Definition of private company [Sec. 2(68)]
‘Private company’ means a company having such minimum paid-up share capital as may be prescribed, and which by its articles,
(i) restricts the right to transfer its shares;
(ii) except in case of OPC, limits the number of its members to 200:
(iii) prohibits any invitation to the public to subscribe for any of its securities
Provided that where 2 or more persons hold one or more shares in a company jointly, they shall, for the purposes of this clause, be treated as a single member:
Provided further that
(A) persons who are in the employment of the company; and
(B) persons who, having been formerly in the employment of the company, were members of the company while in that employment and have continued to be members after the employment ceased, shall not be included in the number of members..
Analysis of definition of private company Restrictions in articles The articles of a private company must contain the following three restrictions :-
(a) The right to transfer the shares shall be restricted.
The articles of a private company must provide restrictions on transferability of shares. However, the articles cannot impose prohibition on transferability of shares. In other words, there cannot be a complete ban on transfer of shares. The restrictions must be applied uniformly on all the members of the company. In other words, the articles must not discriminate between the members regarding their right to transfer the shares.Generally, the articles of a private company contain the following grounds restricting the transfer of shares:
(i) Where the shares being transferred are partly paid up and the transferee is an insolvent or a minor, such transfer shall not be allowed.
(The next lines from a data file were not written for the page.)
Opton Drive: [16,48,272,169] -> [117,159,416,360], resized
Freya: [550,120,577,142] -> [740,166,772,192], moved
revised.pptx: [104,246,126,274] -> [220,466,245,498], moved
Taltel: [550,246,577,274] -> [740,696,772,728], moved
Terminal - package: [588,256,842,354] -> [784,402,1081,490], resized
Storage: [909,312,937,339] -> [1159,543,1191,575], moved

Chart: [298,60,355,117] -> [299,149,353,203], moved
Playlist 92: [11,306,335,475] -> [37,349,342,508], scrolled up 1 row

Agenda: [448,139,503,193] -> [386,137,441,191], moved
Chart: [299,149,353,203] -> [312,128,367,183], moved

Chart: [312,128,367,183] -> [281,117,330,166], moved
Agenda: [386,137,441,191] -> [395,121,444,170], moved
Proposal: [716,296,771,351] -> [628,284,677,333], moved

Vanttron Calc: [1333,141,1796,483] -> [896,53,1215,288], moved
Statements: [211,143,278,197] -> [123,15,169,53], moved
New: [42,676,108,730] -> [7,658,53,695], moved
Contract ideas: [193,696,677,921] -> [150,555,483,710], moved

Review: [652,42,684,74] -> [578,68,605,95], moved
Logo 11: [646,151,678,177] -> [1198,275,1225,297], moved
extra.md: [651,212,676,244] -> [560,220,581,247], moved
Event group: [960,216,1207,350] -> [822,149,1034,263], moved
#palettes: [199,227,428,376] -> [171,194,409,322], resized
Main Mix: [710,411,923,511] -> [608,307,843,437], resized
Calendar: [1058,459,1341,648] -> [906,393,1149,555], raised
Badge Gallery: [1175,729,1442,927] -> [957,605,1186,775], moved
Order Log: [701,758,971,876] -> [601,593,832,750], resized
(ii) Where a member intends to transfer his shares, he shall give a notice to the company of his intention to transfer such shares, and if no existing member is willing to purchase such shares, only then the member can transfer his shares to any person of his choice.
(iii) Where the company has lien on the shares held by a member, the member shall not be entitled to transfer such shares.
(iv) Where the instrument of transfer of shares deposited with the company is incomplete or defective or not properly stamped, the transfer of shares shall be refused.
(v) Where a member intends to transfer his shares at a price mutually agreed between him and the buyer of shares, such transfer shall not be made except at the price determined by the auditor of the company or by the members in general meeting.
(vi) Where shares were allotted by the company to an employee of the company, such member-employee shall transfer his shares only to an existing member of the company.
(b) The number of members shall be limited to 200. While computing the number of members for this purpose, following provisions shall apply:
(i) Joint holders of shares shall be counted as one member only.
(ii) The employees (both current and former) of the company who became members by virtue of their employment, shall not be considered while counting the limit of 200 members.
(iii) The employees of the company who became members by virtue of their employment, shall not be counted, even though they have, as on date, ceased to be the employees of the company. In other words, ex-employees (or former employees) shall not be considered while counting the limit of 200 members.
(c) The company is prohibited from making any invitation to public to subscribe for any securities. In other words, a private company shall not make a public issue of its securities.
Minimum Capital Requirement:
Earlier, the Companies Act, 2013 mandated a minimum capital of ₹100,000 in order to incorporate a private limited company. However, the amendment Act, in 2015 repealed the provision.
Authorised Capital of a Private Limited Company:
Authorised capital marks the maximum share capital out of which shares can be issued in a private limited company. This authorised capital is usually cited in the Memorandum of Association of the company and is mostly fixed as ₹100,000. However, it can be increased with the consent of the shareholders and by paying the required fee to the Registrar of Companies (RoC). The authorised capital denotes the net worth of a company.
For instance, say a company XYZ private limited has an authorised capital of 5 lakhs. This would imply that this company can issue shares, worth up to 5 lakhs to its shareholders. While the company can decide to issue shares lesser than the decided authorised capital, say 3 lakhs, the company cannot exceed the threshold limit of 5 lakhs.
Paid-up capital of a Private Limited Company:
Paid-up capital, on the other hand, is the actual amount of money that is acquired by the company by means of issuing shares to the shareholders. The paid-up capital is always lesser than the authorised capital of the company, as the company cannot issue shares over and beyond the authorised capital. The paid-up capital thus received is often utilised for managing the expenses of the company.
Earlier there was a prerequisite pertaining to the minimum paid-up capital of a private limited company wherein it was mandatory to have a capital of ₹100,000. This would imply that a minimum of ₹100,000 should be used to purchase the shares by the shareholders to commence the business. However, the Companies Amendment Act, 2015 repealed this requisite, thus enabling the entrepreneurs to incorporate private limited companies with no hindrances.
Prior to the amendment, it was mandatory to deposit the stipulated ₹100,000 in the company’s bank account. Now that the provision is repealed it’s merely enough to state the paid capital on the papers.
With this provision in place, many company registration and business have started to prefer private limited companies over other corporate structures such as Limited Liability Partnership (LLP) firms, as in the latter raising funds is a huge challenge. A private limited company was always favored for the limited liability, tax efficiency, and credibility it offers amongst the clients. The mandate for the minimum capital being torn down has definitely leveraged the scope of private limited companies and has pushed it a little ahead in the race amongst the corporate entities.